• _OBJECTIF VISÉ 1_
D'après l'extrait source, quel personnage issu des lectures d'enfance de Dominique Sylvain a inspiré Louise Morvan ?

• _EXTRAIT SOURCE_
Suite et fin de cet événement auquel j’ai participé : Page en partage.
Dans mon article du 17 mai 2015, je parlais de l’organisation et du début de la rencontre avec Dominique Sylvain.
La rencontre se poursuit avec des thèmes relevés par des lecteurs. Je suis la 1ère à lancer la suite😉.
Les personnages
Souvent les auteurs de polars ou romans policiers, comme Simenon, n’ont qu’un seul personnage. Or avec vous, on retrouve beaucoup de personnages différents. Pourquoi ces personnages ?
« Pour Louise Morvan, elle vient de toutes mes lectures et aussi celles de mon enfance, comme Fantômette. J’aimais beaucoup ce petit personnage parce qu’elle était libre, assez enquiquineuse, tenace, un sens du costume, amusante et culottée. Louise a un peu d’elle. Il y a aussi , dans un genre complètement différent, une série qui m’a beaucoup marquée: Chapeau Melon et bottes de cuir avec Diana Rigg. A l’époque, c’était très moderne et surtout ça avait du style. Elle était au même niveau que John Steed et ils menaient les enquêtes avec leurs styles. Cette élégance et cet humour m’avaient beaucoup marquée. Un autre personnage constitutif de Louise, c’est Catherine Deneuve dans La sirène du Mississippi de François Truffaut. L’intrigue est jolie et troublante. L’héroïne se fait passer pour quelqu’un d’autre. Ce problème d’identité m’a toujours intéressée. Donc voilà, quand il a fallu créer Louise Morvan, tout ceci est remonté. A savoir, s’il y a une partie de moi, peut-être mais je préfère rester cachée. Ça me semblait naturel de faire vivre des aventures à une femme. Or par la suite, je me suis rendue compte que ce n’était pas si courant que ça. »

• _OBJECTIF VISÉ 2_
Relevez chaque ligne des enregistrements contenant la chaîne « rangeland », en tenant compte de la casse.

• _ENREGISTREMENTS FOURNIS_
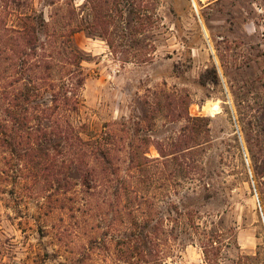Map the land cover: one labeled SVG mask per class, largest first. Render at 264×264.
Here are the masks:
<instances>
[{
    "label": "rangeland",
    "instance_id": "rangeland-1",
    "mask_svg": "<svg viewBox=\"0 0 264 264\" xmlns=\"http://www.w3.org/2000/svg\"><path fill=\"white\" fill-rule=\"evenodd\" d=\"M118 2L122 14L96 13L93 0H8L2 11L8 28L42 17L56 67L77 70V111L62 109L60 123L80 208L55 202L56 169L26 178L0 144V264H130L116 243L145 226L159 234L145 254L160 258L133 264H264V0ZM96 142L114 150L116 171L98 168ZM90 168L101 184L92 209L80 201Z\"/></svg>",
    "mask_w": 264,
    "mask_h": 264
},
{
    "label": "trees",
    "instance_id": "trees-1",
    "mask_svg": "<svg viewBox=\"0 0 264 264\" xmlns=\"http://www.w3.org/2000/svg\"><path fill=\"white\" fill-rule=\"evenodd\" d=\"M137 1L128 0V6L135 7ZM112 4H114V0H93L91 8L96 13L104 12L107 9L112 10L113 8L118 9L120 14L123 13L124 10L118 7V0H115L114 7H112ZM9 6L8 0H0V78L3 74H6L8 76L6 78L9 79L6 86L0 82V110H3L4 116L3 119L0 118V144L7 149L6 161L9 168L12 166L16 168V165L19 164V166L23 165L24 172H20L31 174V177L26 178H33L32 180L35 182L40 181L42 176H45V179H50L52 170L56 169L57 177L51 180V183H57L58 199L55 202H69V210L75 212L80 205L77 206V198H74L77 193H71L74 185L73 177L66 170L64 171L63 166L68 163L72 167L73 162L76 160L73 156H76L77 153H72L74 146L70 144V136H64L61 133L60 112L62 109H66L67 112L71 113L77 111L79 99L74 100L76 96L72 87L74 85L72 81L76 79L74 75L77 70L67 71L66 73L56 67L58 62L53 59L55 57L53 48L56 44L57 34L56 31L53 35H50L49 31L46 33L47 23L42 17L39 20L40 18L35 15H25L23 26L20 29L8 28L1 14L2 11L8 12ZM5 7L6 9L2 10ZM145 12H147V9L139 7L136 14L139 22V27L135 29L137 32H141L144 28L145 18L141 17V14ZM99 15L100 18L98 17L97 21L102 20L101 14ZM102 25L104 31L109 32L108 24L103 22ZM79 30H82V28L72 29L71 36L78 33ZM41 32L48 34L49 41L47 45L40 43L39 34ZM81 84L82 82L78 81V85ZM70 93L71 97L69 96ZM49 98L52 105L42 106L40 104V102L44 103ZM34 119L39 122L37 128L29 126L31 120ZM44 121L49 124L43 125ZM34 135L37 137L33 138L35 142L32 143L30 140ZM58 137H60L59 142H57ZM53 138L55 140H52ZM44 141L51 143V147H44ZM79 142L84 143L82 140H79ZM95 144L98 146V154H95L99 161L97 166L101 172L116 171L113 166L114 150L106 143L102 145L96 142ZM171 155L175 157L176 153L169 156ZM30 163L34 164L35 168H40L39 171L35 172L30 167ZM138 167L143 169L144 165H138ZM57 168L59 171H57ZM2 174L5 176V172H2ZM93 174H95L93 168L82 170L79 174L81 184L85 188L83 193L86 196L85 199L83 198L80 201L83 203L82 206L90 209L94 207L95 200L93 199L96 197L94 191L97 190V186L100 184L97 181L95 182L96 178H93ZM117 193L118 191L116 195ZM59 196H62V198ZM80 201L79 204H81ZM61 208L65 209L66 206L62 205ZM116 212L118 213L119 210ZM133 222L136 225L138 224L136 219ZM111 226L113 225H110V228H112ZM158 236L159 234L154 228L145 226L143 229L137 228V231L130 232L124 239L118 240L116 245L119 247L126 246L125 254L128 263L133 264L134 259L138 263H147L160 258L159 254H155V258L151 256L149 260L145 254V249L149 244L158 246ZM131 248L138 252L130 253Z\"/></svg>",
    "mask_w": 264,
    "mask_h": 264
}]
</instances>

• _RÉSULTAT ATTENDU 1_
Fantômette.

• _RÉSULTAT ATTENDU 2_
    "label": "rangeland",
    "instance_id": "rangeland-1",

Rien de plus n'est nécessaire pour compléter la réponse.